A piece of copper of mass 21.3 g at 106.0 °C is placed in a vessel of negligible heat capacity but containing 53.0 g of water at 19.3 °C. Calculate the final temperature of the water.

I keep getting 22 celsius and I'm not sure where I'm going wrong. I plug it into the equation grams*specific heat capacity*change in t.

If you had typed in what you did I could have found the error by now. I don't know what you did wrong either. How do you know 22 is wrong? What are you using for specific heat Cu.

To solve this question, you need to use the principle of energy conservation in a calorimetry experiment.

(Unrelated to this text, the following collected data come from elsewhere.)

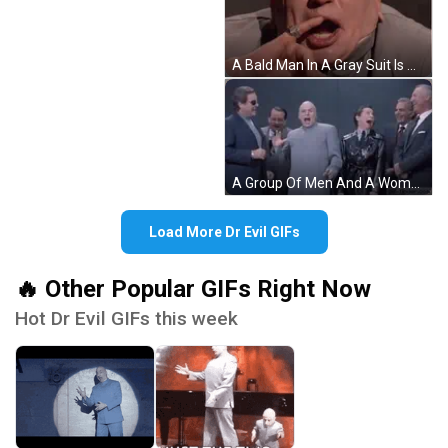
A Bald Man In A Gray Suit Is Making A Funny Face And Pointing At The Camera . GIF
A Group Of Men And A Woman Are Standing Next To Each Other In Suits And Ties . GIF
Load More Dr Evil GIFs
🔥 Other Popular GIFs Right Now
Hot Dr Evil GIFs this week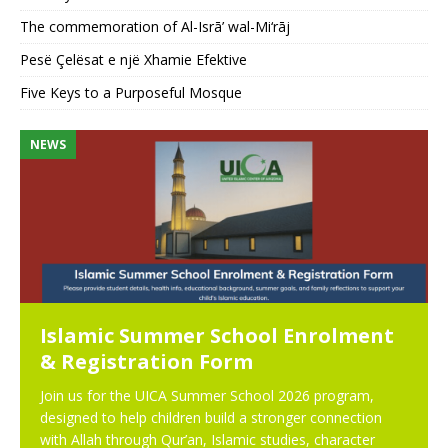
The commemoration of Al-Isrā’ wal-Mi‘rāj
Pesë Çelësat e një Xhamie Efektive
Five Keys to a Purposeful Mosque
NEWS
N
Islamic Summer School Enrolment
& Registration Form
Join us for the UICA Summer School 2026 program,
designed to help children build a stronger connection
with Allah through Qur’an, Islamic studies, character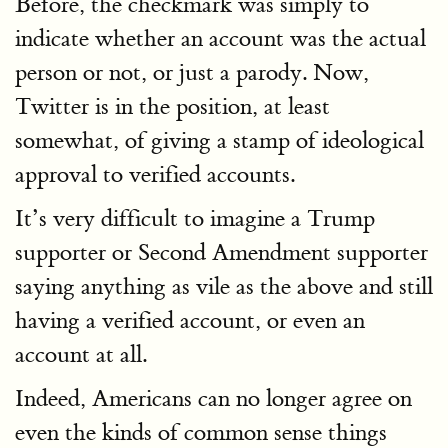
Before, the checkmark was simply to
indicate whether an account was the actual
person or not, or just a parody. Now,
Twitter is in the position, at least
somewhat, of giving a stamp of ideological
approval to verified accounts.
It’s very difficult to imagine a Trump
supporter or Second Amendment supporter
saying anything as vile as the above and still
having a verified account, or even an
account at all.
Indeed, Americans can no longer agree on
even the kinds of common sense things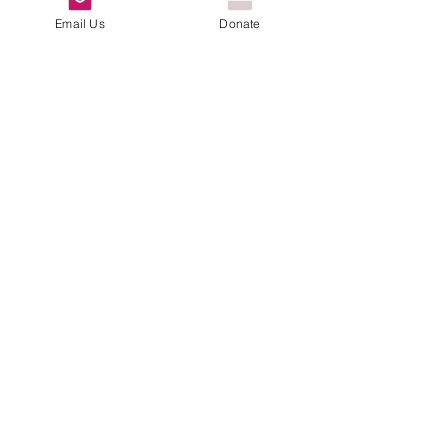
Email Us
Donate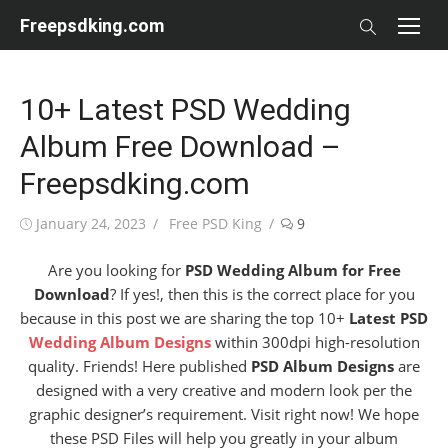
Skip
Freepsdking.com
to
content
10+ Latest PSD Wedding
Album Free Download –
Freepsdking.com
Posted
Author
January 24, 2023
Free PSD King
9
on
Are you looking for
PSD Wedding Album for Free
Download
? If yes!, then this is the correct place for you
because in this post we are sharing the top 10+
Latest PSD
Wedding Album Designs
within 300dpi high-resolution
quality. Friends! Here published
PSD Album Designs
are
designed with a very creative and modern look per the
graphic designer’s requirement. Visit right now! We hope
these PSD Files will help you greatly in your album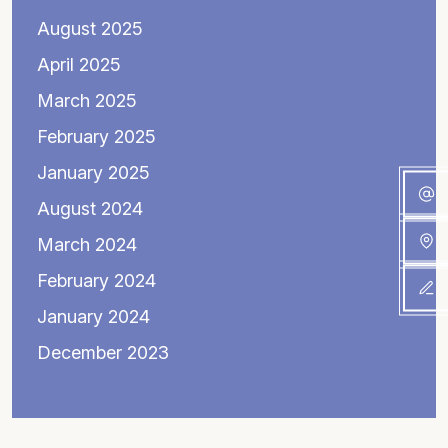
August 2025
April 2025
March 2025
February 2025
January 2025
August 2024
March 2024
February 2024
January 2024
December 2023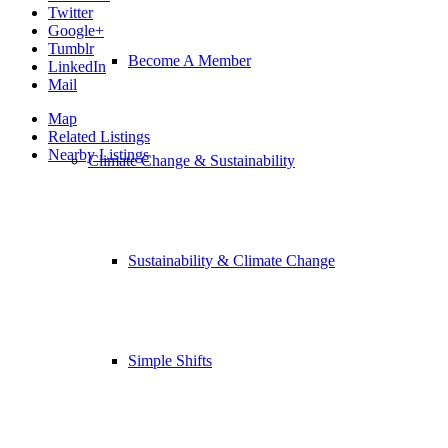
Twitter
Google+
Tumblr
Become A Member
LinkedIn
Mail
Map
Related Listings
Nearby Listings
Climate Change & Sustainability
Sustainability & Climate Change
Simple Shifts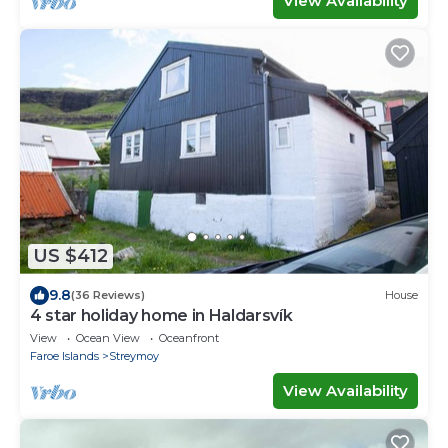
View Availability
US $412
9.8
(36 Reviews)
House
4 star holiday home in Haldarsvík
View
Ocean View
Oceanfront
Faroe Islands
Streymoy
View Availability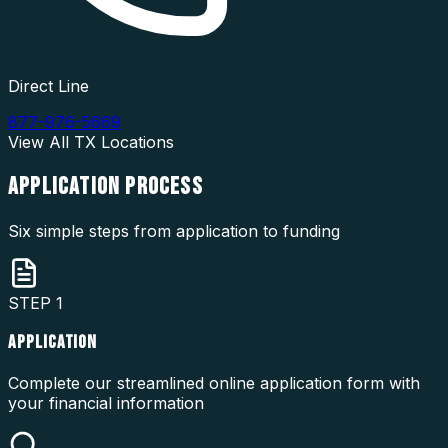
Direct Line
877-976-5669
View All
TX
Locations
APPLICATION
PROCESS
Six simple steps from application to funding
STEP
1
APPLICATION
Complete our streamlined online application form with
your financial information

The equation you referred to, grams * specific heat capacity * change in temperature, is the correct formula to use. However, you also need to account for the heat gained by the water (m1c1ΔT1) and the heat lost by the copper (m2c2ΔT2), where m1 and m2 are the masses of water and copper, c1 and c2 are their respective specific heat capacities, and ΔT1 and ΔT2 are the changes in temperature.

Let's break down the steps:

1. Calculate the heat gained by the water:
Q1 = m1 * c1 * ΔT1
Here, m1 = 53.0 g (mass of water), c1 = 4.18 J/g°C (specific heat capacity of water), and ΔT1 is the change in temperature of the water, which is Tf - 19.3 °C (final temperature minus initial temperature).
So, Q1 = 53.0 g * 4.18 J/g°C * (Tf - 19.3 °C)

2. Calculate the heat lost by the copper:
Q2 = m2 * c2 * ΔT2
Here, m2 = 21.3 g (mass of copper), c2 = 0.39 J/g°C (specific heat capacity of copper), and ΔT2 is the change in temperature of the copper, which is Tf - 106.0 °C (final temperature minus initial temperature).
So, Q2 = 21.3 g * 0.39 J/g°C * (Tf - 106.0 °C)

3. Since energy is conserved, the heat gained by the water is equal to the heat lost by the copper:
Q1 = Q2
We can equate the two equations obtained above and solve for Tf.

Now, by substituting the given values into the equation and solving for Tf, you will get the final temperature of the water.